Permanently mounted above the platen is crank 37 which includes vertical shaft 38 and parallel handle 36. Wafer holder 35 (holding wafer 34) is attached to the end of handle 36 so that wafer 34 will always be pressed up against pad 31. The attachment of the wafer holder to the handle may be such that the wafer holder is free to rotate in response to the motions of the handle and the platen or independent rotational means 32 may be provided so as to cause its rotation to be fully independent.

The wafer holder could be a vacuum chuck or the wafers could be attached to it by an adhesive material or some other method for holding the wafer could be used. Wafer diameters that may be effectively used to benefit from the present invention vary from about 3 inches to about 6 inches.

Thus, depending on the rate at which handle 36 revolves around shaft 38, wafer 31 will make many revolutions each time it completes a full circuit of the platen. Typically, the platen would complete up to about 100 revolutions per minute and the handle (and thus the wafer) would complete up to about 10 revolutions per minute about the shaft. When caused to independently rotate, the wafer could complete up to about 30 rotations for each revolution about the shaft.

Once the system is in motion, so that platen and wafer are rotating and the wafer is also revolving about shaft 38, slurry is supplied by standard means similar to tube 4 in FIG. 1. Similarly, used slurry is removed at an appropriately located drain site.

A plan view of the invention, of which FIG. 3 is a cross-section, is shown in FIG. 4. Broken line 41 marks the closed path along which wafer holder 35 moves as a result of its attachment to the handle of crank 37.

To apply the teachings of the present invention to CMP, the embodiment described above is provided, including the wafer to be polished which is kept pressed against the surface of the pad. Slurry is then dispensed onto and removed from the pad and the machine is set in motion, implying independent rotations of the platen and the wafer as well as orbital motion by the wafer. The invention will operate effectively with a wide range of slurry compositions.

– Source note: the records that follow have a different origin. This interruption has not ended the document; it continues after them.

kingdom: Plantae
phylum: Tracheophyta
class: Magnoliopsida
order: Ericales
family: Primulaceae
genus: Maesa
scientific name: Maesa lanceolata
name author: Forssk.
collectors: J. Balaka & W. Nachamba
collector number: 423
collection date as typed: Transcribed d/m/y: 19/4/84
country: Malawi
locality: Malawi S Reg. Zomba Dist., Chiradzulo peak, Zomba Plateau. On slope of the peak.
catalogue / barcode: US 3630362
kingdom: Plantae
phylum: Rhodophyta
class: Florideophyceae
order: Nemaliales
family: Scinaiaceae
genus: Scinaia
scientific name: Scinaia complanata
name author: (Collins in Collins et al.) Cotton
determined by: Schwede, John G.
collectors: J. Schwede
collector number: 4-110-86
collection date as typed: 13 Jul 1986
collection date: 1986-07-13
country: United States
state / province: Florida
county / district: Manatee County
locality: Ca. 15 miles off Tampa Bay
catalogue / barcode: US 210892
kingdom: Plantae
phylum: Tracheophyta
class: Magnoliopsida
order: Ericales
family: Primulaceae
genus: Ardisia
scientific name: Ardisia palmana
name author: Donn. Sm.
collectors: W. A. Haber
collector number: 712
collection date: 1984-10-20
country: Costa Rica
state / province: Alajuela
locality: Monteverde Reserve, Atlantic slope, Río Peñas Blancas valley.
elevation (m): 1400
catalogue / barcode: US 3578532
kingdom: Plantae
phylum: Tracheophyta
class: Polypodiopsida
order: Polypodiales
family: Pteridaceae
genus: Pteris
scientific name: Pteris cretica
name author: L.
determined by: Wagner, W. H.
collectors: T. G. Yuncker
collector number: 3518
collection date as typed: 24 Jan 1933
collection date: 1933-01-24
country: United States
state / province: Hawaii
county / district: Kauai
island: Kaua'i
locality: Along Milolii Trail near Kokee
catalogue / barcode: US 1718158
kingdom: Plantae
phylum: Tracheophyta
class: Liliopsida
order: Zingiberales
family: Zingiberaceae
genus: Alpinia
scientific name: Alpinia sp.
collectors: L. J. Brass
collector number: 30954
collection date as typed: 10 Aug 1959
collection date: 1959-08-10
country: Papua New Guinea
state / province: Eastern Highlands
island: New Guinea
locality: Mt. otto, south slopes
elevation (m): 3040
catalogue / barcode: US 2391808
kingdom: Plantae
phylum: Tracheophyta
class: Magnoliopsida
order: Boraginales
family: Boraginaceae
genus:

While the invention has been particularly shown and described with reference to these preferred embodiments, it will be understood by those skilled in the art that various changes in form and details may be made without departing from the spirit and scope of the invention.

Claims

1. A method for chemical-mechanical polishing a silicon wafer, comprising:

providing a pad attached to a platen having a center of rotation;

dispensing slurry onto and removing slurry from said pad;

rotating the platen at between 10 and about 100 revolutions per minute;

while the platen is rotating, independently rotating the wafer at between 10 and about 30 revolutions per minute while holding it pressed against said pad; and

while the platen and the wafer are rotating, causing the wafer to move over the pad along a closed path, that does not overlap said center of rotation, between 1 and about 10 times per minute.

2. The method of claim 1 wherein the diameter of said wafer is between about 3 and 6 inches.